Also, I love your user name.


----------



## Snarly (Sep 7, 2011)

Castlemaid said:


> Plan on feeding her about two pounds a day - so one pound twice a day as a general figure. She may need less since she is a good keeper, to borrow a horse term. *At the same time, Elk is probably a nice lean meat and will probably help her loose weight and muscle up. *
> 
> 
> Thank you . This is great as I think she could lose 3 pounds or so maybe more ugh.
> ...


----------



## Josie/Zeus (Nov 6, 2000)

Give her 1 lb in the morning, see how she likes it, then the other pound at night. Feed her JUST elk meat, no chicken/beef/etc. 

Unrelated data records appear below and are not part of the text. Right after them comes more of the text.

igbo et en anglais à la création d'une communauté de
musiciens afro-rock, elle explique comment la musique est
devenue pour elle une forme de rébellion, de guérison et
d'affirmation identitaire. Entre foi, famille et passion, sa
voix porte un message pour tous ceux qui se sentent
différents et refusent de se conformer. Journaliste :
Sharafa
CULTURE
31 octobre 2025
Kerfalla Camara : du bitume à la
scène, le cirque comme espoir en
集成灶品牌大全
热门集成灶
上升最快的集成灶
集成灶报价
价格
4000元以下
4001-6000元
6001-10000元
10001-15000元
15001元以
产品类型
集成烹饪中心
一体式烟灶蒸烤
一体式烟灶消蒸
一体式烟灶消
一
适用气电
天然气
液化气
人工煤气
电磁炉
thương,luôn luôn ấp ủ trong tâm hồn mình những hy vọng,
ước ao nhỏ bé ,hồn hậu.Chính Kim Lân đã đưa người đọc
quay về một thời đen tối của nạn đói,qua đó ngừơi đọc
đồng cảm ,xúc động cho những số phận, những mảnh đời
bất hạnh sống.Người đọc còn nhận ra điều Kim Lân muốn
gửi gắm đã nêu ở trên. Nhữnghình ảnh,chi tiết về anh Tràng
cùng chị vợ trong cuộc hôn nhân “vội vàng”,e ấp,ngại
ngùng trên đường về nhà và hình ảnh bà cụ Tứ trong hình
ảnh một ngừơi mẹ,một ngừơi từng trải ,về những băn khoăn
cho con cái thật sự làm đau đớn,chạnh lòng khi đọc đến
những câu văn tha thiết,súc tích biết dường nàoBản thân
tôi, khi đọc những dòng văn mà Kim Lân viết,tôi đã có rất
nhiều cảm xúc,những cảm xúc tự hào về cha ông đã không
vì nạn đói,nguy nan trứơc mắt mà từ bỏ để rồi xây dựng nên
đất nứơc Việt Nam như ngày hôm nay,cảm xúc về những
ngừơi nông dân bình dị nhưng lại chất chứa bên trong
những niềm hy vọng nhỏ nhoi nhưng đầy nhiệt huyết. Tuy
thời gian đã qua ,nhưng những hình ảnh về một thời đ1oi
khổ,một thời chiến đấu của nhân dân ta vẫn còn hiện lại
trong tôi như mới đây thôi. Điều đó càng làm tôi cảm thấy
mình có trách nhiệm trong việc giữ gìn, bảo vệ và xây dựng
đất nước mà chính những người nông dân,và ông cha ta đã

Get this book, it's very helpful
Dr. Becker's Real Food for Healthy Dogs and Cats Cookbook


----------



## Lauri & The Gang (Jun 28, 2001)

Snarly said:


> So my question is, how much elk do I feed her a day so that she maintains a good weight and doesn't get fat? Is that all I feed her ( does she need veggies/fruit etc or anything else added)?
> 
> Thanks for any help!


A 72 lb dog should get roughly 1.8 pounds of raw food per day.

That includes *raw meaty BONES*, muscle meat and organ meat.

Since it sounds like you are getting *ONLY* muscle meat it's going to be much harder to calculate how much to feed.

If you feed your dog 2 pounds of muscle meat only you WILL have problems.


----------



## Snarly (Sep 7, 2011)

Lauri & The Gang said:


> A 72 lb dog should get roughly 1.8 pounds of raw food per day.
> 
> That includes *raw meaty BONES*, muscle meat and organ meat.
> 
> ...


How will I have problems? 

Well he will give me the organ meat and bones if I want them...
why does she need them?


----------



## Lauri & The Gang (Jun 28, 2001)

A BALANCED raw diet must include edible bones (not the big cow bones), muscle and organ meat.

To feed only one item will cause nutritional issues in the dog.

To feed NO bones and only muscle meat will cause the above AND loose stools.


----------



## Snarly (Sep 7, 2011)

Okay, well what bones of the elk should I feed her?
Maybe I should just give her kibble and a bit of meat on the side, I don't know enough about raw and I would prefer not to cause deficiencies :S


----------